Suppose $\mathbf{a}, \mathbf{b} \in \mathbb{R}^{n}$,
proof that $\left\langle\mathbf{a}^{\otimes d}, \mathbf{b}^{\otimes d}\right\rangle=\langle\mathbf{a}, \mathbf{b}\rangle^{d}$
where $\mathbf{a}^{\otimes d}=\underbrace{\mathbf{a} \otimes \mathbf{a} \otimes \ldots \otimes \mathbf{a}}_{d \text { times }} \quad$.

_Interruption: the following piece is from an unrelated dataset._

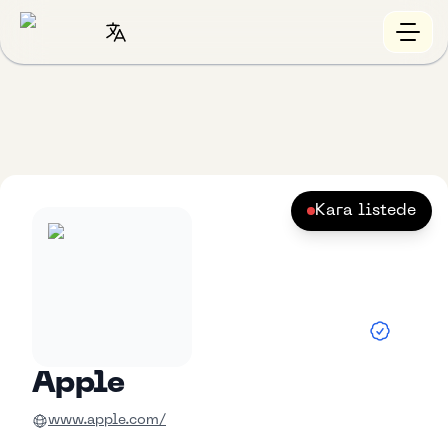
Kara listede
Apple
www.apple.com/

So when I try to prove this, I get from the left side
$\left\langle\mathbf{a}^{\otimes d}, \mathbf{b}^{\otimes d}\right\rangle=\sum_{i_{1}=1}^{n} \sum_{i_{2}=1}^{n} \cdots \sum_{i_{d}=1}^{n} a_{i_{1}} a_{i_{2}} \cdots a_{i_{d}} b_{i_{1}} b_{i_{2}} \cdots b_{i_{d}}$
and for the right side
$\langle\mathbf{a}, \mathbf{b}\rangle^{d}= (\sum_{i=1}^{n} a_{i} b_{i})^d$ .
Does anyone know how to te reach an equality from here? Thank you.